If AARP is really opposed to cutting Social Security benefits as part of a “grand bargain” to reduce the deficit, you’d think they’d come right out and say it. Instead, they’re just recycling all of President Obama’s weasel-word tactics about “supporting” the public option (and we all know how well that worked out).
Here’s their latest missive to their email list, promoting their new damage-control ad:
Poetry for zoo animals. Shrimp on a treadmill. Federally funded pickle technology?!
It may sound ridiculous, but these are real programs receiving federal funds – while Congress is pushing for harmful cuts to Medicare and Social Security!
I’m going to go out on a limb here and say that the Bush-era tax cuts, the bank bailouts and three wars take a bigger bite out of the federal budget than zoo poetry, but I guess they don’t want to piss off their fellow “grand bargain” oligarchs (well not much of a limb really, the CBO says just that in the chart above).
Instead, here’s AARP:
Congress should be focusing on cutting tax loopholes and wasteful spending, including high health care costs – not critical programs like Social Security and Medicare. That’s why we’ve created a new ad to remind them what they should be cutting, instead of the hard-earned benefits millions depend on.
The whole frame is as anti-government as you’ll find at any Tea Party rally. Their form letter to members of Congress says “it’s important that we work together to address the nation’s long-term debt.” Really? Then where was AARP when they were extending the Bush tax cuts, which created the deficit problem they now find so alarming?
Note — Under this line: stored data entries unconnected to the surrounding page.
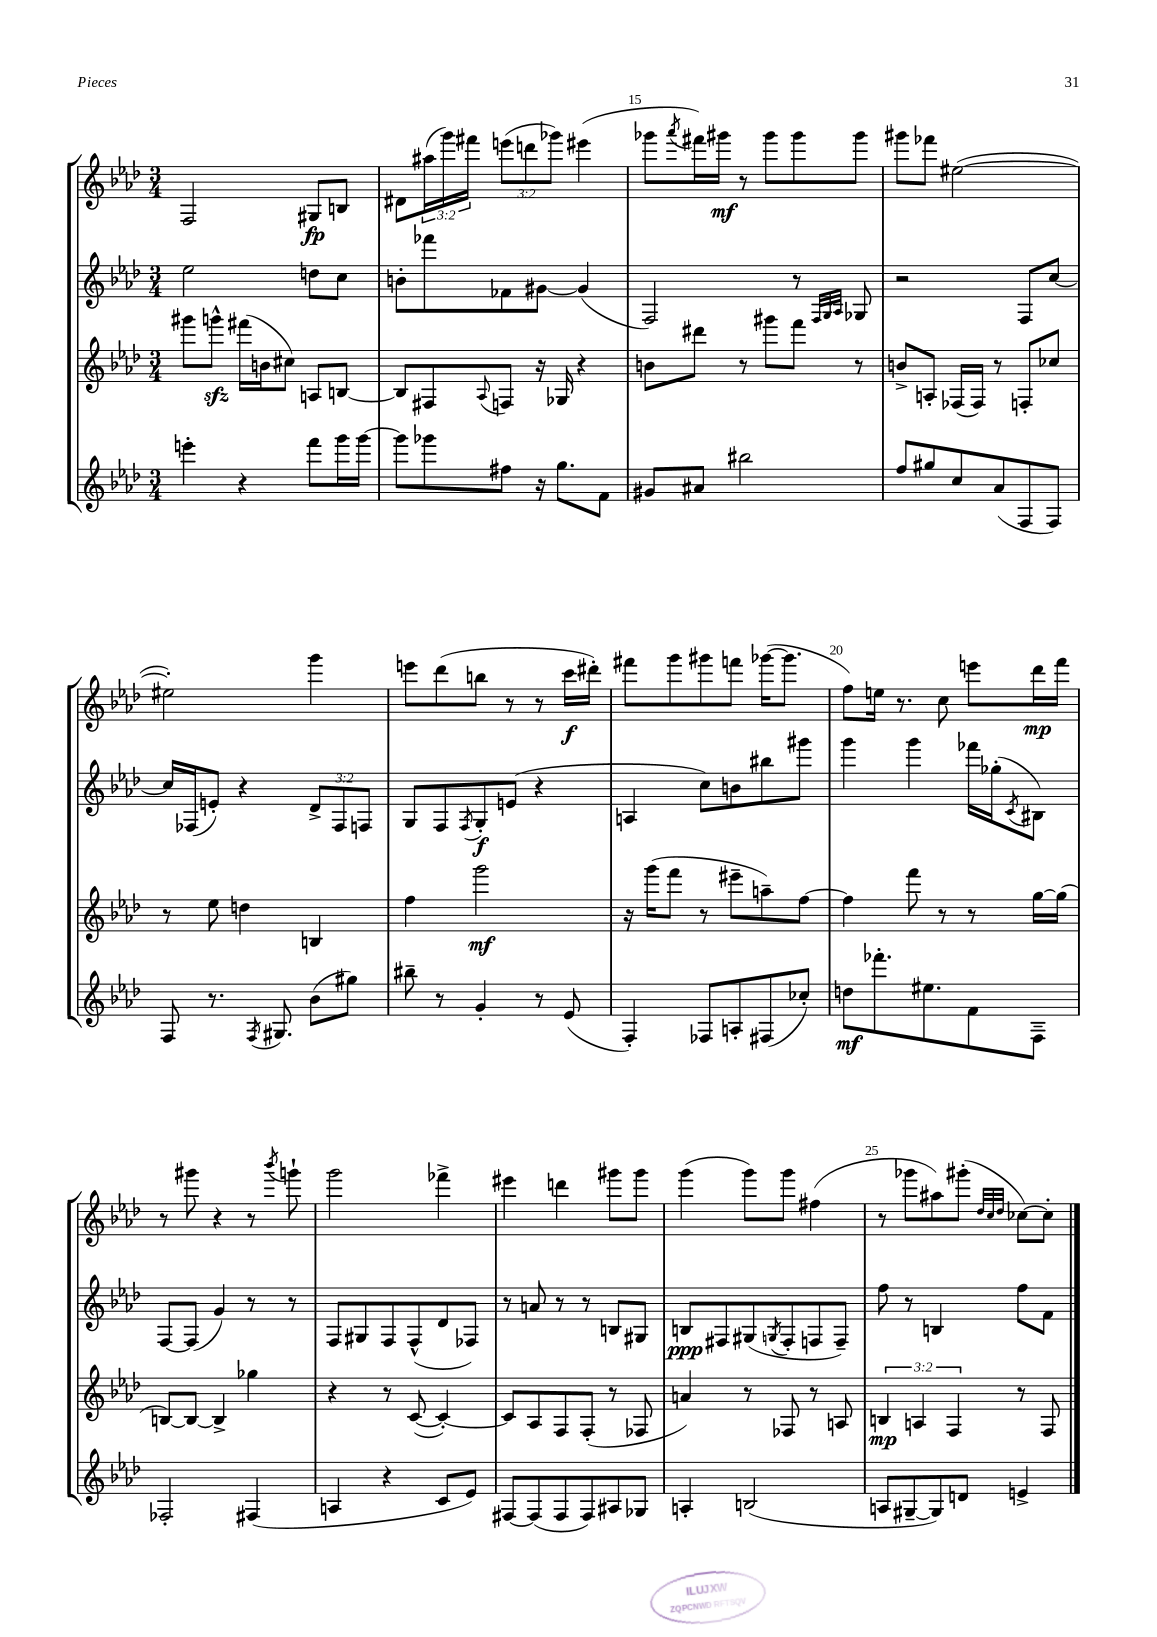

**kern	**kern	**kern	**kern
*staff4	*staff3	*staff2	*staff1
*clefG2	*clefG2	*clefG2	*clefG2
*k[b-e-a-d-]	*k[b-e-a-d-]	*k[b-e-a-d-]	*k[b-e-a-d-]
*M3/4	*M3/4	*M3/4	*M3/4
4eee'	8ggg#	2ee-	2F
.	8ggg^^	.	.
4r	(16fff#	.	.
.	16b	.	.
.	8cc#)	.	.
8fff	8A	8dd	8G#
16ggg	[8B	8cc	8B
[16ggg	.	.	.
=	=	=	=
8ggg]	8B]	8b'	8d#
8ggg-	8F#	8fff-	(24aa#
.	.	.	24ggg)
.	.	.	24fff#
.	8qqA-	.	.
8ff#	8F	8f-	(12eee
.	.	.	12ddd
16r	16r	[8g#	.
.	.	.	12ggg-)
8.gg	16G-	.	.
.	4r	(4g#]	(4eee#
8f	.	.	.
=	=	=	=
8g#	8b	2F)	8ggg-
.	.	.	8qaaa-
8a#	8ddd#	.	16fff#)
.	.	.	16ggg#
2bb#	8r	.	8r
.	8ggg#	.	8ggg#
.	8fff	8r	8ggg#
.	.	32qqF	.
.	.	32qqG	.
.	.	32qqA-	.
.	8r	8G-	8ggg#
=	=	=	=
8ff	8b^	2r	8ggg#
8gg#	8A'	.	8fff-
8cc	(16F-	.	([2ee#
.	16F-)	.	.
(8a-	8r	.	.
8F	8F'	8F	.
8F)	8cc-	[8cc	.
=	=	=	=
8F	8r	16cc]	2ee#'])
.	.	(16F-	.
8.r	8ee-	8e')	.
.	4dd	4r	.
8qF	.	.	.
8.G#	.	.	.
(8b-	4B	12d-^	4ggg
.	.	12F-	.
8gg#)	.	.	.
.	.	12F	.
=	=	=	=
8bb#~	4ff	8G	8eee
8r	.	8F	(8ddd-
.	.	8qF	.
4g'	2ggg	8G'	8bb
.	.	(8e	8r
8r	.	4r	8r
(8e-	.	.	16ccc
.	.	.	16ddd#')
=	=	=	=
4F')	16r	4A	8fff#
.	(16ggg	.	.
.	8fff	.	8ggg
8F-	8r	8cc)	8ggg#
8A'	8eee#~	8b	8fff
(8F#	8aa~)	8bb#	([16ggg-
.	.	.	8.ggg-]
8cc-')	[8ff	8ggg#	.
=	=	=	=
8dd	4ff]	4ggg	8ff)
8.fff-'	.	.	16ee
.	.	.	8.r
.	8fff	4ggg	.
8.ee#	.	.	.
.	8r	.	8cc
8f	8r	16fff-	8eee
.	.	(16gg-'	.
.	.	8qc	.
8F~	[16gg	8B#)	16ddd-
.	(16gg]	.	16fff
=	=	=	=
2F-'	[8B)	[8F	8r
.	8B_	(8F]	8ggg#
.	4B^]	4g)	4r
(4F#	4gg-	8r	8r
.	.	.	8qbbb-
.	.	8r	8ggg`
=	=	=	=
4A	4r	8F	2ggg
.	.	8G#	.
4r	8r	8F	.
.	([8c	(8F^^	.
8c	4c'_)	8d-	4fff-^
8e-)	.	8F-)	.
=	=	=	=
[8F#	8c]	8r	4eee#
(8F#]	8A-	8a	.
8F#	8F	8r	4ddd
8F#)	(8F'	8r	.
8A#	8r	8B	8ggg#
8G-	8F-	8G#	8ggg#
=	=	=	=
4A'	4a)	8B	(4ggg
.	.	8F#	.
(2B	8r	(8G#	8ggg)
.	.	8qG	.
.	8F-	8F#'	8ggg
.	8r	8F	(4ff#
.	8A	8F~)	.
=	=	=	=
8A	6B	8ff	8r
[8G#~	.	8r	8ggg-
.	6A	.	.
8G#])	.	4B	8aa#)
.	6F	.	.
8d	.	.	(8ggg#'
.	.	.	32qqdd-
.	.	.	32qqcc
.	.	.	32qqdd-
4e^	8r	8ff	[8cc-)
.	8F	8f	8cc-']
==	==	==	==
*-	*-	*-	*-
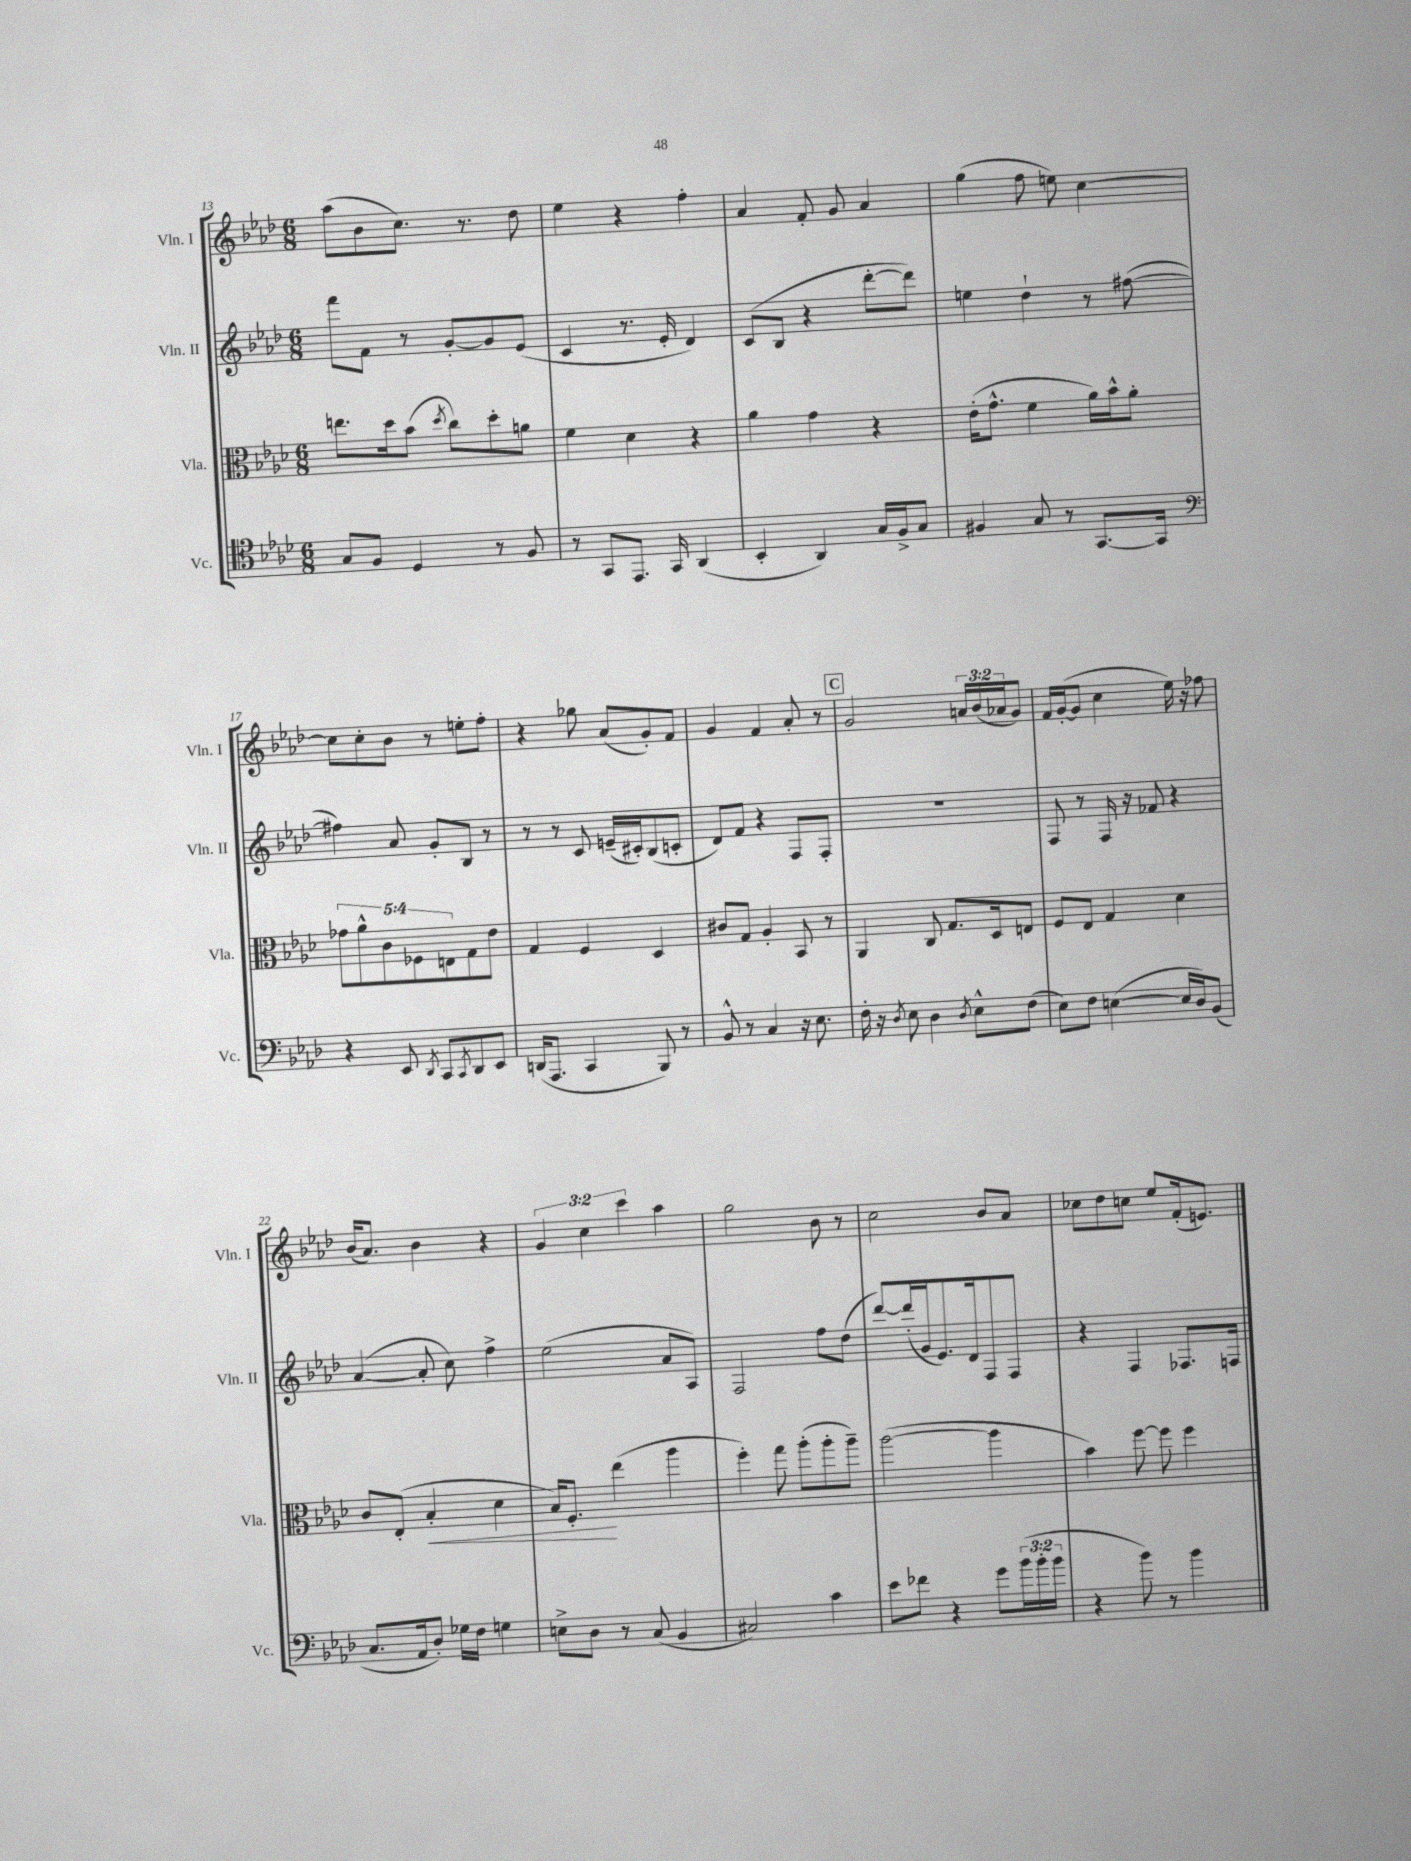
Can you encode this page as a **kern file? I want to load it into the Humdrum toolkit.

**kern	**kern	**kern	**kern
*staff4	*staff3	*staff2	*staff1
*clefC4	*clefC3	*clefG2	*clefG2
*k[b-e-a-d-]	*k[b-e-a-d-]	*k[b-e-a-d-]	*k[b-e-a-d-]
*M6/8	*M6/8	*M6/8	*M6/8
8G	8.ee	8fff	(8aa-
8F	.	8f	8b-
.	16dd-	.	.
4D-	(8b-	8r	8.cc)
.	8qdd-	.	.
.	8cc)	[8g'	.
.	.	.	8.r
8r	8dd-'	8g]	.
8F	8a	(8e-	8dd-
=	=	=	=
8r	4f	4c	4ee-
8GG	.	.	.
8.EE-	4d-	8.r	4r
16GG	.	16e-'	.
(4AA-	4r	4d-)	4ff'
=	=	=	=
4BB-'	4a-	(8c	4a-
.	.	8B-	.
4AA-)	4g	4r	8f'
.	.	.	8g
16G	4r	[8ddd-'	4a-
16F^	.	.	.
8G	.	8ddd-])	.
=	=	=	=
4F#	(16e-'	4ee	(4gg
.	8.g^^	.	.
8G	4f	4dd-`	8ff
8r	.	.	8ee)
[8.GG	16a-)	8r	[4cc
.	16b-^^	.	.
.	8a-'	([8ff#	.
16GG]	.	.	.
=	=	=	=
*clefF4	*	*	*
4r	10g-	4ff#])	8cc]
.	10a-^^	.	.
.	.	.	8cc'
.	10c	.	.
8EE-	.	8a-	8b-
.	10F-	.	.
8qDD-	.	.	.
8CC	.	8g'	8r
.	10E	.	.
8qCC	.	.	.
8DD-	8G	8B-	8ee'
8EE-	8e-	8r	8ff'
=	=	=	=
(16DD	4G	8r	4r
8.AAA-	.	.	.
.	.	8r	.
4CC	4F	8c	8gg-
.	.	(16e~	(8a-
.	.	16c#')	.
8BBB-)	4D-	(8B-	8g')
8r	.	8c'	8f
=	=	=	=
8BB-^^	8c#	8d-)	4g
8r	8G	8f	.
4C	4A-'	4r	4f
16r	8BB-	8F	8a-'
8.E-	.	.	.
.	8r	8F'	8r
=	=	=	=
16F'	4AA-	2.r	2g
16r	.	.	.
8qD-	.	.	.
8E-	.	.	.
4D-	8C	.	.
.	8.G	.	.
8qD-	.	.	.
8E-^^	.	.	24a
.	.	.	(24b-
.	16D-	.	.
.	.	.	24a-
(8F	8E	.	8g)
=	=	=	=
8E-)	8F	8F	16f
.	.	.	([16g'
8F	8E-	8r	8g]
([4E	4G	16F	4cc
.	.	16r	.
.	.	8f-	.
16E]	4d-	4r	16ee-)
16D-)	.	.	16r
(8BB-	.	.	8ff-
=	=	=	=
8.C	8c	([4a-	(16b-
.	.	.	8.a-)
.	(8E-'	.	.
16AA-	.	.	.
8D-')	4B-'	8a-']	4b-
16G-	.	8cc)	.
16F	.	.	.
4G	4d-	4ff^	4r
=	=	=	=
8E^	16B-)	(2ee-	6g
.	8.F'	.	.
8D-	.	.	.
.	.	.	6cc
8r	(4ee-	.	.
.	.	.	6ccc
(8C	.	.	.
4BB-	4aa-	8a-	4aa-
.	.	8A-)	.
=	=	=	=
2C#)	4ff')	2F	2gg
.	8gg	.	.
.	(8aa-'	.	.
4c	8aa-'	8ff	8b-
.	8aa-~)	(8dd-	8r
=	=	=	=
8e-	([2aa-	[8ddd-)	2cc
8f-	.	(16ddd-']	.
.	.	16g	.
4r	.	8.e-)	.
.	.	16d-	.
8g	4aa-]	8F	8b-
(24b-	.	8F	8a-
24b-'	.	.	.
24b-	.	.	.
=	=	=	=
4r	4b-)	4r	8cc-
.	.	.	8dd-
8b-)	[8ff	4F	8cc
8r	8ff]	.	8ee-
4b-	4ff	8.F-	(16f'
.	.	.	8.e)
.	.	16F	.
==	==	==	==
*-	*-	*-	*-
You guessed it. AARP signed off on the Bush tax cuts.
But more importantly, do they really expect people to believe that cutting pickle technology is going to make up the difference for the hole that the AARP-approved tax cut extension punched in the deficit?
Like most Americans, we opposed extending the Bush tax cuts. Like most Americans, we oppose the wars in the Middle East. Like most Americans, we opposed TARP. Without those expenses, the deficit would be a small fraction of what it’s projected to be.
AARP got $18 million in stimulus funds for a “work training program for mature workers.” I wholeheartedly support the goals of the program. But the project is listed as “completed” and the jobs created is listed at “0”. If AARP wants to cut wasteful government spending, maybe they should start with themselves.
The email continues:
There are just a few weeks left before the vote, and it’s up to us to make sure Congress keeps its priorities straight. From pickle technology to tax loopholes, there are plenty of places Congress can make real cuts – but your benefits shouldn’t be one of them.
Okay, good to know. AARP didn’t have to come out right now and announce their support for benefit cuts, and the fact that they did was a real tell: they believe that cuts to Social Security benefits could be a part of the upcoming vote to raise the debt ceiling.
AARP’s public support for benefit cuts in the Wall Street Journal is making members of Congress a lot more comfortable with the idea. Sure they did the predictable yo-yo and tried to reel it back in to do damage control, but we saw that tactic get a good work-out during the public option debate: Yes we do, no we — uh — well, we never said that. Exactly. Just kind-of. The people they were sending the signal to got the message. Now they’re trying to hoodwink their members and salvage their brand.
If AARP wants credit for protecting Social Security, they actually need to do it. That means drawing a line in the sand, and saying “absolutely no cuts” — not hiding behind weasel-words while they sign off on some Joe Biden/GOP grand bargain behind closed doors.